* **THE TASK**
Return, exactly and in full, the lines of the records below starting at the one with "109: (345, 659)" and ending at the one with "149: (368, 650)", and no other lines.

= Beginning of Section =

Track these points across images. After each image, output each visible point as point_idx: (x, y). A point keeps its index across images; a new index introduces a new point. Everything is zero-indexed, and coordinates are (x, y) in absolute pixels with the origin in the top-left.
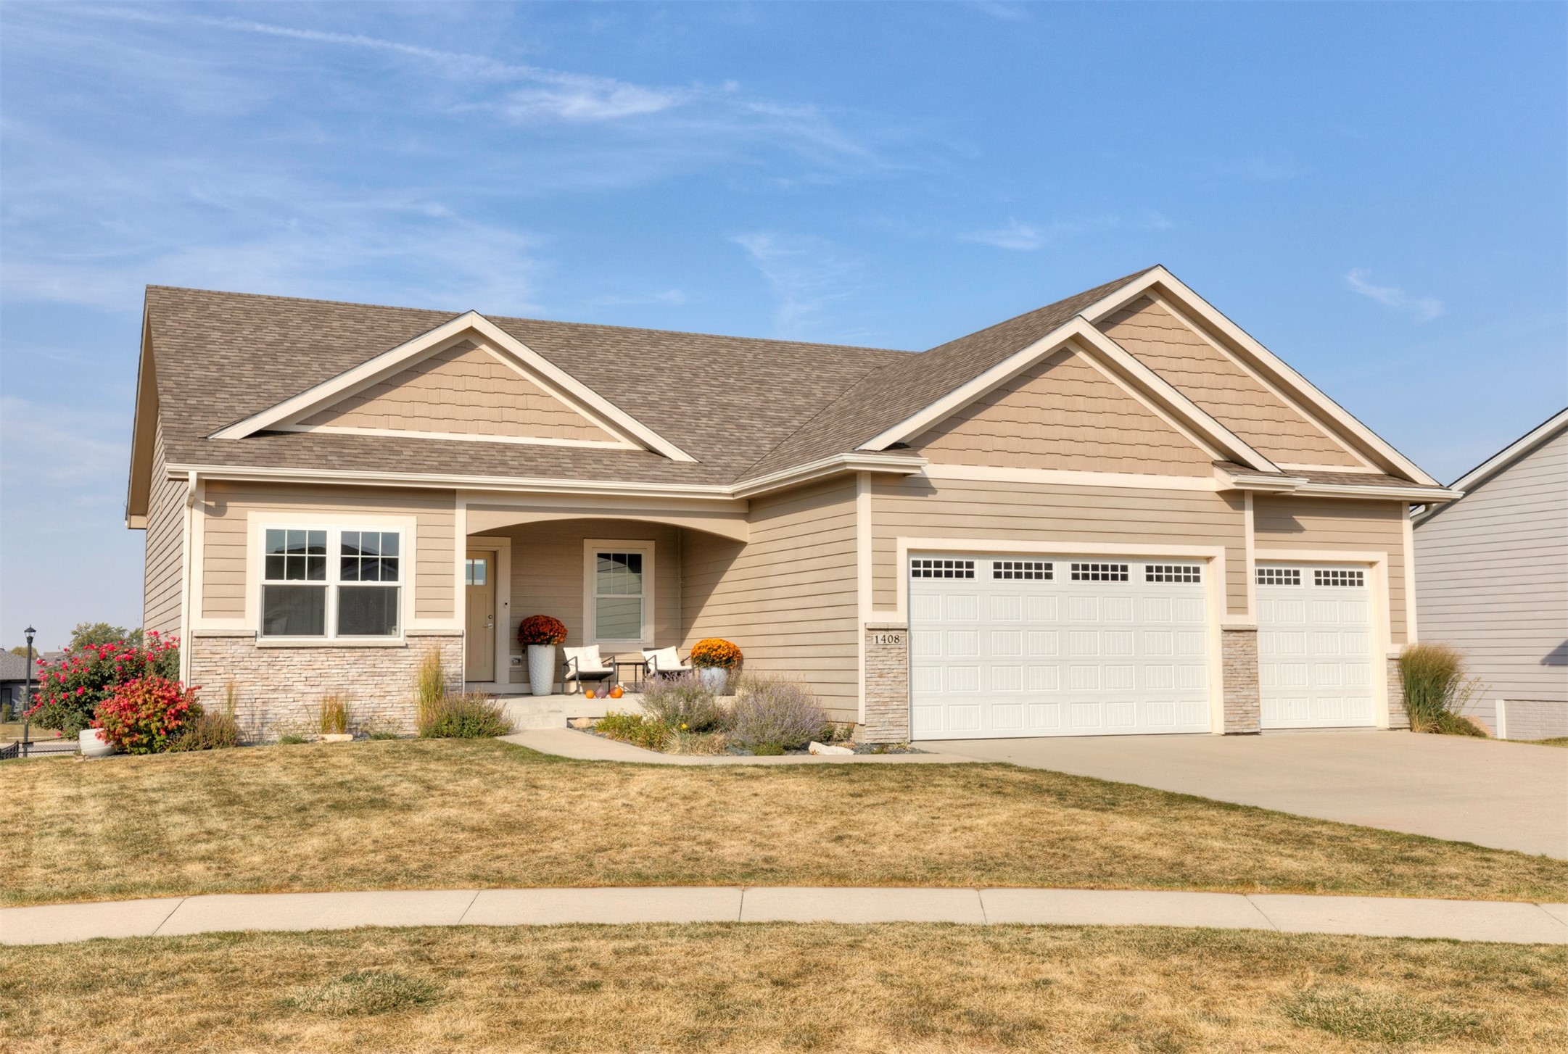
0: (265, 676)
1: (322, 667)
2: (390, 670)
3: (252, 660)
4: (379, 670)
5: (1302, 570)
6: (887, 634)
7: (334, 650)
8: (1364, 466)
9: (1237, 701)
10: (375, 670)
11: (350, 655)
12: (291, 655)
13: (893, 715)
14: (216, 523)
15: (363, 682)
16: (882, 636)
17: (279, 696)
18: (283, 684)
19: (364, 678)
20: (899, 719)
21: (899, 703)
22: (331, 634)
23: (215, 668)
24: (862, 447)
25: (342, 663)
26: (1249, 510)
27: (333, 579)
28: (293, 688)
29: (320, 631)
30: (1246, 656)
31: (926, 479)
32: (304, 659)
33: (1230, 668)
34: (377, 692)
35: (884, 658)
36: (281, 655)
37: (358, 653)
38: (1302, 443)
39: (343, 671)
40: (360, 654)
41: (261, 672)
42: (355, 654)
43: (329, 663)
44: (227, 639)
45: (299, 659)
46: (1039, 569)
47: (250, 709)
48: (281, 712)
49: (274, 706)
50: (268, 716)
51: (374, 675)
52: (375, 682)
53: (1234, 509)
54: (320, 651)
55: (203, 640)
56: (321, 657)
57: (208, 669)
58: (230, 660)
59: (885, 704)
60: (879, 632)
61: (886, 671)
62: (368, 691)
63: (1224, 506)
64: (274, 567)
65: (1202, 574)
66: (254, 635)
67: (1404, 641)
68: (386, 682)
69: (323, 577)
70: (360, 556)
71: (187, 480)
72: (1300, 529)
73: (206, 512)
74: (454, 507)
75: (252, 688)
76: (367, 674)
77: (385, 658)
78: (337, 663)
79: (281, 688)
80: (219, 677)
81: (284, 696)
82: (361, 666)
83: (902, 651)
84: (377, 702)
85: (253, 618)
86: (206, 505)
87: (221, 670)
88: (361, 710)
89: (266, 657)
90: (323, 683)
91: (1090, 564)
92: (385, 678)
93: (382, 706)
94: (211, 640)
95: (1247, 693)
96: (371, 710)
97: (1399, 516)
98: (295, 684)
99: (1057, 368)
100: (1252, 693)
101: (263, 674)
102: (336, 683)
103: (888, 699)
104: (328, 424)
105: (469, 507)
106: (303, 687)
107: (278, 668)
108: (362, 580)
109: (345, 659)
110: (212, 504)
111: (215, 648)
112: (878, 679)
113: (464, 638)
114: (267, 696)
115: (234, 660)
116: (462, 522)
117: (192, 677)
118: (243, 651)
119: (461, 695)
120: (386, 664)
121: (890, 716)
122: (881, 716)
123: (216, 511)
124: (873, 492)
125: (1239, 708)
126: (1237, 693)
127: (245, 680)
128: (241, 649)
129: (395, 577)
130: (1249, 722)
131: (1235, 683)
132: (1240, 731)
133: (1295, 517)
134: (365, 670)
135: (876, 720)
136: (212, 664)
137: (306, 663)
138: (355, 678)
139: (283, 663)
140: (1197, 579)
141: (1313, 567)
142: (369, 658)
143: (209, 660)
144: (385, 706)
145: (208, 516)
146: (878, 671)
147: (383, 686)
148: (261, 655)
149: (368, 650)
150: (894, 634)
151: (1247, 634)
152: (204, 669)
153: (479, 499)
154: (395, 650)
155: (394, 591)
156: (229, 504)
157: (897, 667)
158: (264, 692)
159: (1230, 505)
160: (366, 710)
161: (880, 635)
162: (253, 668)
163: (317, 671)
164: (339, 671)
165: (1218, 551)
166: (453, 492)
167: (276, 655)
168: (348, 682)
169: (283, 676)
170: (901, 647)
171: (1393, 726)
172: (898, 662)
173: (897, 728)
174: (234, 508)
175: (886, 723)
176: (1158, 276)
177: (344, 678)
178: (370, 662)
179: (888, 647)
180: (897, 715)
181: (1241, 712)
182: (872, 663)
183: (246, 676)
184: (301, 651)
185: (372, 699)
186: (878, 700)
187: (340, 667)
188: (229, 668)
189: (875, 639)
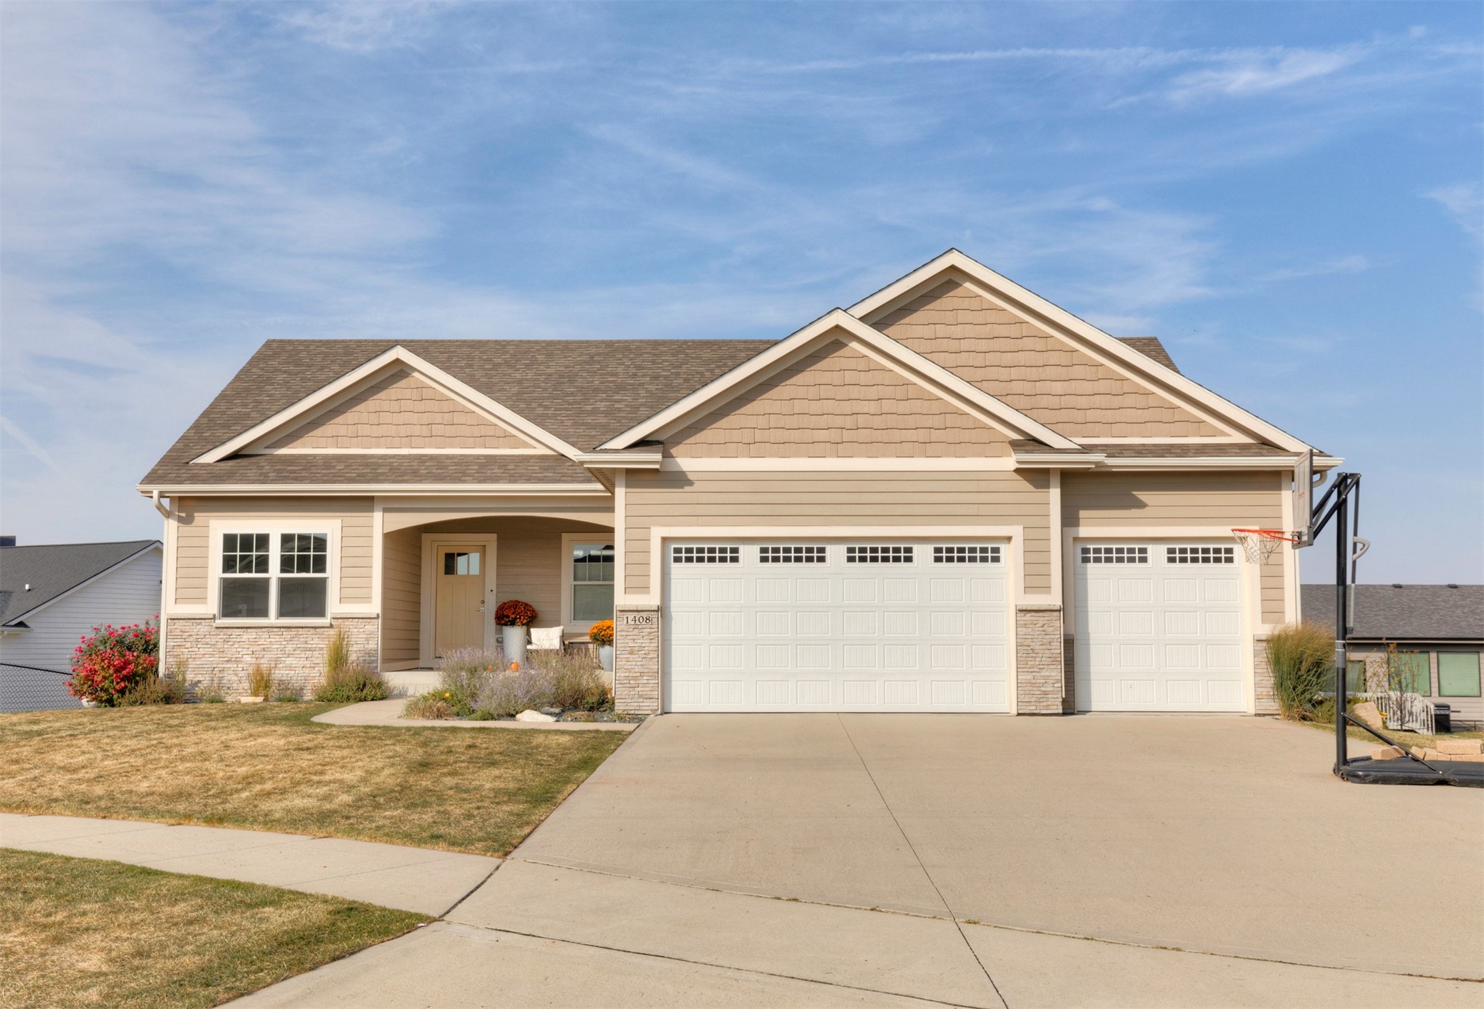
0: (221, 650)
1: (265, 643)
2: (318, 646)
3: (212, 637)
4: (309, 646)
5: (1151, 548)
6: (638, 615)
7: (274, 630)
8: (1229, 435)
9: (1034, 681)
10: (306, 646)
11: (287, 633)
12: (242, 633)
13: (643, 689)
14: (186, 529)
15: (297, 656)
16: (633, 616)
17: (232, 666)
18: (234, 656)
19: (298, 652)
20: (649, 693)
21: (649, 678)
22: (273, 618)
23: (184, 644)
24: (603, 447)
25: (280, 640)
26: (1056, 487)
27: (274, 572)
28: (242, 659)
29: (264, 613)
30: (1047, 637)
31: (683, 473)
32: (251, 637)
33: (1026, 648)
34: (308, 663)
35: (635, 637)
36: (233, 633)
37: (294, 632)
38: (1147, 415)
39: (281, 646)
40: (295, 633)
41: (218, 646)
42: (291, 633)
43: (270, 640)
44: (193, 621)
45: (248, 637)
46: (812, 553)
47: (211, 675)
48: (233, 678)
49: (228, 674)
50: (223, 682)
51: (306, 650)
52: (306, 656)
53: (1036, 487)
54: (263, 630)
55: (175, 621)
56: (264, 634)
57: (178, 644)
58: (195, 637)
59: (635, 678)
60: (631, 613)
61: (637, 648)
62: (301, 662)
63: (1024, 485)
64: (229, 564)
65: (1002, 555)
66: (212, 617)
67: (1282, 620)
68: (315, 656)
69: (266, 571)
70: (296, 553)
71: (152, 497)
72: (1142, 505)
73: (178, 522)
74: (372, 511)
75: (211, 659)
76: (300, 649)
77: (315, 636)
78: (276, 640)
79: (233, 659)
80: (187, 650)
81: (235, 666)
82: (296, 642)
83: (653, 630)
84: (307, 672)
85: (212, 604)
86: (179, 516)
87: (188, 645)
88: (295, 678)
89: (222, 635)
90: (265, 656)
91: (868, 546)
92: (314, 652)
93: (311, 675)
94: (181, 621)
95: (1047, 674)
96: (303, 678)
97: (1278, 488)
98: (244, 656)
99: (827, 360)
100: (1052, 674)
101: (219, 648)
102: (275, 656)
103: (639, 675)
104: (290, 446)
105: (385, 510)
106: (250, 659)
107: (231, 643)
108: (297, 572)
109: (283, 637)
110: (183, 515)
111: (184, 628)
112: (628, 656)
113: (380, 620)
114: (223, 666)
115: (198, 637)
116: (379, 523)
117: (168, 650)
118: (205, 630)
119: (377, 667)
120: (315, 641)
121: (639, 689)
122: (631, 689)
123: (186, 521)
124: (627, 486)
125: (1035, 689)
126: (1034, 674)
127: (206, 652)
128: (203, 628)
129: (323, 570)
130: (1049, 703)
131: (1033, 663)
132: (1037, 711)
133: (1134, 493)
134: (298, 646)
135: (626, 693)
136: (181, 640)
137: (253, 640)
138: (291, 652)
139: (235, 640)
140: (996, 560)
141: (1165, 544)
142: (302, 636)
143: (180, 637)
144: (315, 675)
145: (180, 525)
146: (629, 649)
147: (313, 659)
148: (219, 633)
149: (301, 629)
150: (645, 615)
151: (1047, 614)
152: (176, 644)
153: (393, 504)
154: (323, 629)
155: (324, 580)
156: (196, 514)
157: (648, 645)
158: (220, 662)
159: (1032, 485)
160: (299, 678)
161: (631, 616)
162: (212, 643)
163: (261, 646)
164: (279, 646)
165: (1016, 531)
166: (372, 498)
167: (229, 633)
168: (285, 656)
169: (235, 650)
170: (653, 626)
171: (1260, 712)
172: (649, 641)
173: (647, 700)
174: (199, 517)
175: (636, 696)
176: (954, 259)
177: (281, 652)
178: (303, 640)
179: (640, 627)
180: (647, 689)
181: (1038, 692)
182: (623, 641)
183: (207, 650)
184: (249, 630)
185: (304, 669)
186: (627, 674)
187: (279, 643)
188: (194, 643)
189: (625, 620)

= End of Section =

* **ANSWER TO THE EXERCISE**
109: (345, 659)
110: (212, 504)
111: (215, 648)
112: (878, 679)
113: (464, 638)
114: (267, 696)
115: (234, 660)
116: (462, 522)
117: (192, 677)
118: (243, 651)
119: (461, 695)
120: (386, 664)
121: (890, 716)
122: (881, 716)
123: (216, 511)
124: (873, 492)
125: (1239, 708)
126: (1237, 693)
127: (245, 680)
128: (241, 649)
129: (395, 577)
130: (1249, 722)
131: (1235, 683)
132: (1240, 731)
133: (1295, 517)
134: (365, 670)
135: (876, 720)
136: (212, 664)
137: (306, 663)
138: (355, 678)
139: (283, 663)
140: (1197, 579)
141: (1313, 567)
142: (369, 658)
143: (209, 660)
144: (385, 706)
145: (208, 516)
146: (878, 671)
147: (383, 686)
148: (261, 655)
149: (368, 650)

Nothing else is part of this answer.